De gemeente Amsterdam gaf al een voorproefje van wat Surinamers nog te wachten staat. De samenwerking met Suriname op velerlei gebied wordt gestaakt, hoewel de gemeenteraad wel van burgemeester Van der Laan verwacht dat humanitaire plannen voorlopig worden uitgevoerd. Maar andere projecten, zoals de versterking van het Korps Politie Suriname die met eigen Amsterdamse middelen zijn gefinancierd, zullen stopgezet worden.
Of we nu echt rouwig moeten zijn om het vertrek van Amsterdam, is overigens de vraag. De gemeente heeft sinds 2001 meer dan dertig projecten uitgevoerd of willen uitvoeren, de resultaten waren echter wisselend. Van de miljoenen euro’s die Amsterdam heeft uitgetrokken voor de ‘samenwerking’ is maar een beperkt deel ten goede gekomen aan Suriname zelf.
Anton de Kom
Eén van de eerste projecten waarvoor toenmalig burgemeester Job Cohen persoonlijk in 2002 in Paramaribo het startschot gaf, was de restauratie van het geboortehuis van Anton de Kom. Hij onthulde een prachtige gedenkplaat, maar acht jaar later staat het pand er nog steeds vervallen bij. Men was een beetje voorbarig geweest: met de nazaten was geen overeenstemming over de bestemming van het houten monument, Amsterdam stelde teveel voorwaarden. Uiteindelijk is het beschikbare geld gebruikt om het Nola Hatterman Instituut te restaureren.
Deze kunstacademie heeft overigens een mede door de gemeente gefinancierde samenwerking met de Rietveld Academie. Docenten vliegen af en aan om wekenlang les te geven. Op zich niets mis mee. Maar afgesproken is ook dat ieder jaar twee Surinaamse studenten een opleiding mogen volgen in Amsterdam. Een Rietveld-docent gaf onlangs toe dat ze in de afgelopen jaren maar één student hebben gevonden die daadwerkelijk voldoende capaciteiten had. Maar ja, omdat het geld nu eenmaal op moet, worden steevast toch op jaarbasis twee studenten geselecteerd. Ook al hebben ze de kwaliteiten niet en horen ze op Rietveld niet thuis.

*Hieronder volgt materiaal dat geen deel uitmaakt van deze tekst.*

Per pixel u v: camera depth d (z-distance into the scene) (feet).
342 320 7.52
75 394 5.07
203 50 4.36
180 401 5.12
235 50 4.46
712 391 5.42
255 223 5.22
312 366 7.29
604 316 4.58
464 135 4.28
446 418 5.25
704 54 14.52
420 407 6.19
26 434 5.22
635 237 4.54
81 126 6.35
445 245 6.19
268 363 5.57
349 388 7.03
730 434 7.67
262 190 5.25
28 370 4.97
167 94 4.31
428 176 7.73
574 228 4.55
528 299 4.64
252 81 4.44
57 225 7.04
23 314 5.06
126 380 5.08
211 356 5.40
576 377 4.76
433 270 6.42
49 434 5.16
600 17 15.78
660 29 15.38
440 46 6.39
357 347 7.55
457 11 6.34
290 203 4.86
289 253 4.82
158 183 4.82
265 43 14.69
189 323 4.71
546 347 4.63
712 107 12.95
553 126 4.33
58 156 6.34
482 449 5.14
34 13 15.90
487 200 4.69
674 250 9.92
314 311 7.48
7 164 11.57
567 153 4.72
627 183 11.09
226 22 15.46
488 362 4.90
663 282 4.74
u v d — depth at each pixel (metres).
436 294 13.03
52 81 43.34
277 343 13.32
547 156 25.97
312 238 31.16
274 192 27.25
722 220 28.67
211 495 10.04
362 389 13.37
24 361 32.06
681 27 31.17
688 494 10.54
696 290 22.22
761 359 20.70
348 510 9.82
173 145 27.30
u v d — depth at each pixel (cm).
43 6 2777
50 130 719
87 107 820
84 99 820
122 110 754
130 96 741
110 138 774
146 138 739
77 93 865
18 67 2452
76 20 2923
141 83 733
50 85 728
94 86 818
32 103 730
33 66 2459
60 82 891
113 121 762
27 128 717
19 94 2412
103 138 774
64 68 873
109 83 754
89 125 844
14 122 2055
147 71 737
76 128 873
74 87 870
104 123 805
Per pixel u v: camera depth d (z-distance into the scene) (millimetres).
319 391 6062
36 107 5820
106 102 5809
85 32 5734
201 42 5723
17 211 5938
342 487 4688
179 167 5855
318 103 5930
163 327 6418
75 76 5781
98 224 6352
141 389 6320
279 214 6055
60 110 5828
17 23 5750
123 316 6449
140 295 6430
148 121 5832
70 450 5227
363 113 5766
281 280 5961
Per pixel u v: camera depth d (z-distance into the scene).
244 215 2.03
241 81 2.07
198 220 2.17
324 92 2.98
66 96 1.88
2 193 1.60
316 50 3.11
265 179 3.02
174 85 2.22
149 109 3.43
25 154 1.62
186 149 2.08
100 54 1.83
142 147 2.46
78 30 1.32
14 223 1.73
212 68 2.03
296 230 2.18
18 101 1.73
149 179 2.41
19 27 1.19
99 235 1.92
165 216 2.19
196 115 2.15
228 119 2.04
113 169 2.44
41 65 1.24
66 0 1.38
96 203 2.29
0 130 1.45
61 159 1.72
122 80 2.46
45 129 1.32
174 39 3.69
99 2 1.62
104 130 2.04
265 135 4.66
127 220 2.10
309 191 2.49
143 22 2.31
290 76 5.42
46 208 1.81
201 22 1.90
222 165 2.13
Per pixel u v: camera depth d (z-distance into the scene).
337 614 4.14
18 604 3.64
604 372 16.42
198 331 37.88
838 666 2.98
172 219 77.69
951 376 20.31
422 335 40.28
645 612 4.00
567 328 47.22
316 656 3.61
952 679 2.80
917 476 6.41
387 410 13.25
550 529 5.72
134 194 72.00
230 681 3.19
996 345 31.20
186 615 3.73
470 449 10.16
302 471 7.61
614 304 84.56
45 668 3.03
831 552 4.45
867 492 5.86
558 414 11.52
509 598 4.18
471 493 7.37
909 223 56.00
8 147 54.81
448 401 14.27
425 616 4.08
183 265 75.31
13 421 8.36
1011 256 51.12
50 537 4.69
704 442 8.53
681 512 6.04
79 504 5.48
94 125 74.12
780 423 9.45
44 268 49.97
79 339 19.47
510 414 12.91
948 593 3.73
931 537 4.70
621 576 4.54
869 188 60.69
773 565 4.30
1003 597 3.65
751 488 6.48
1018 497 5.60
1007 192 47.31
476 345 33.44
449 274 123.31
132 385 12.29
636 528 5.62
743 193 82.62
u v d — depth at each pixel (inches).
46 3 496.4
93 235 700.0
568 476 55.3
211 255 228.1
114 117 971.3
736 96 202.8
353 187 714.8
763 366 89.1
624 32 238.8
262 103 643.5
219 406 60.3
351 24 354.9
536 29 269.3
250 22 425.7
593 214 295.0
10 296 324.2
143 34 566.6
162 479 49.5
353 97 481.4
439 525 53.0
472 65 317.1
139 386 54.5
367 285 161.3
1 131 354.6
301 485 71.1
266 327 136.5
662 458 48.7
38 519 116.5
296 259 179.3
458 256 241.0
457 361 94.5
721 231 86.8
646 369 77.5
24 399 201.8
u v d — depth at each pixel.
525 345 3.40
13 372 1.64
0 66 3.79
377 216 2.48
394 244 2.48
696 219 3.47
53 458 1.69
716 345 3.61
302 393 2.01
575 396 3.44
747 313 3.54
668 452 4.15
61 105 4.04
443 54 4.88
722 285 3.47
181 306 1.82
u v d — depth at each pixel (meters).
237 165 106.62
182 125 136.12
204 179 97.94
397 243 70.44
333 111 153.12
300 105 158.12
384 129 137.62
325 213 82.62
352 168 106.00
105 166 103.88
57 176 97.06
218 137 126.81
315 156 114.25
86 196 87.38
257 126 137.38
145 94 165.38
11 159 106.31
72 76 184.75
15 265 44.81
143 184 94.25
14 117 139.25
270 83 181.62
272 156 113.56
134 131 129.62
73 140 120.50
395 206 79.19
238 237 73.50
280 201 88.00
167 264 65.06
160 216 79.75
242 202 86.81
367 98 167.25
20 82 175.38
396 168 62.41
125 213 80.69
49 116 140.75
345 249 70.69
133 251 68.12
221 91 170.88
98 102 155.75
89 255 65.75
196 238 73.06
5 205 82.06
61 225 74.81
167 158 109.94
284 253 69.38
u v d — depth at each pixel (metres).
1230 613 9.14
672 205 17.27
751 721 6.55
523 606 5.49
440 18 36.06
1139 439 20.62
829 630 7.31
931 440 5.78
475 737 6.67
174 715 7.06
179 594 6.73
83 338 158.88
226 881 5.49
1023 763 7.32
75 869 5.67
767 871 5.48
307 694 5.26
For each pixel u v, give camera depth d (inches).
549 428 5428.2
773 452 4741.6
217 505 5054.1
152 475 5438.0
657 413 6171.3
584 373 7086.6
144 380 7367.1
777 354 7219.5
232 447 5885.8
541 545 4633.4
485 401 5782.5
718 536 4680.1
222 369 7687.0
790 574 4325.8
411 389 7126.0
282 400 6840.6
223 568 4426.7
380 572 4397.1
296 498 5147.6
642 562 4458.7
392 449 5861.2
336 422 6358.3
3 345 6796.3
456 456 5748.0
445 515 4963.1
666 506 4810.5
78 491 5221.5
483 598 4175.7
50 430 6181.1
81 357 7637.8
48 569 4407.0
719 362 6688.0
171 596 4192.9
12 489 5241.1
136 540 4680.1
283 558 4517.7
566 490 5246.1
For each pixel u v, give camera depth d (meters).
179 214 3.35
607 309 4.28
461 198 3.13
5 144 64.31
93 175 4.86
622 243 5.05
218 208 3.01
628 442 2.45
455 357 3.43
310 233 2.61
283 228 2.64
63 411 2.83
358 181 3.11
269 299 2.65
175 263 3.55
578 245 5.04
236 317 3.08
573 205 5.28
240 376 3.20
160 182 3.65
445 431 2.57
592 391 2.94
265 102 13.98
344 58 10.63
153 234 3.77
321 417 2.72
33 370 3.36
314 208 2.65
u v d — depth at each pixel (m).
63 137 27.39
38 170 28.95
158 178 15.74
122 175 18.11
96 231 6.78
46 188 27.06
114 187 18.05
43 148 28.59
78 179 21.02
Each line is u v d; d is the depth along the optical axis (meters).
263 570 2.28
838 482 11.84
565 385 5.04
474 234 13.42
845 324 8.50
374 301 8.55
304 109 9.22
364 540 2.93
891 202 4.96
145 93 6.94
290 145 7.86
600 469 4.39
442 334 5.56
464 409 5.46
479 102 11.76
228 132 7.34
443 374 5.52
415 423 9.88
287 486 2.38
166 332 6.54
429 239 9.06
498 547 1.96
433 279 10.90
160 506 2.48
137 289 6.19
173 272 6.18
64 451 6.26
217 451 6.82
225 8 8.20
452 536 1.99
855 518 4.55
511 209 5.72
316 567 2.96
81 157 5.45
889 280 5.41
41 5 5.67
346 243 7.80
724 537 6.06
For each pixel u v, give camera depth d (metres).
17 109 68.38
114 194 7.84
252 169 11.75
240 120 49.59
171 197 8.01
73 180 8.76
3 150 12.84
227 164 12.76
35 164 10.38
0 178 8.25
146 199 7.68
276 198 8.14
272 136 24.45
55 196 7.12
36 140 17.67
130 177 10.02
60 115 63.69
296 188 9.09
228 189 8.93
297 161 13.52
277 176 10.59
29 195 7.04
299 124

Absoluut paradepaardje van Cohen was de Stichting Sekrepatu, opgezet met steun van de gemeente en de woningbouwvereniging Het Oosten en de Algemene Woningbouwvereniging. Een woningcorporatie naar Hollands model, als wapen in de strijd tegen de woningnood onder vooral ‘armere’ Surinamers. In 2002 tekende Cohen een intentieovereenkomst met Suriname voor de bouw van vijfhonderd woningen in een periode van vijf jaar. Dat aantal werd niet gehaald. En is nu nog steeds niet gehaald. Cohen ging er gemakshalve vanuit dat die overheid bouwgrond (die er in overvloed is) beschikbaar zou stellen, maar dat gebeurde niet. Ook kreeg Sekrepatu geen vrijstelling voor het betalen van invoerrechten voor geïmporteerde bouwmaterialen. Met als gevolg dat men zelf grond moet kopen en de kosten onacceptabel hoog zijn. Het doel, goedkope woningen voor minder-draagkrachtigen, schiet men daardoor voorbij. De woningen zijn alleen binnen het bereik voor de middenstandsklasse. Je kunt je afvragen waarom de gemeente toch met dit project is doorgegaan, terwijl de overheid geen enkele medewerking verleende. En wat te denken van het opzetten van waterzuiveringsinstallaties in dorpen in het binnenland, waar de bewoners eigenlijk helemaal niet op zaten te wachten. Een groot deel van het beschikbare geld voor de samenwerking is opgeslokt aan werkbezoeken. Tientallen omvangrijke delegaties (niet alleen van gemeentepersoneel, maar ook van politietoppers en omgekeerd van Surinaamse notabelen aan Amsterdam) stapten op het vliegtuig en sliepen in dure hotels, dan kun je zelf tot de conclusie komen dat het zeer veel geld heeft gekost, terwijl je bij een deel van de resultaten vraagtekens kunt zetten.
Snoepreisjes
In een interview zei Cohen in 2002 dat bij de samenwerking het mes aan twee kanten snijdt. Letterlijk: ‘Aan de ene kant worden miljoenen euro’s uitgegeven aan ontwikkelingsprojecten, anderzijds wordt dat terugverdiend door gemeentewerkers die in Suriname helpen bij het opzetten en uitvoeren van projecten. Die komen als veranderde mensen en supergemotiveerd terug’. Dat riekt toch naar snoepreisjes om de eigen ambtenaren blij te maken, of Surinamers er ook daadwerkelijk aan hebben gehad, was schijnbaar van minder groot belang.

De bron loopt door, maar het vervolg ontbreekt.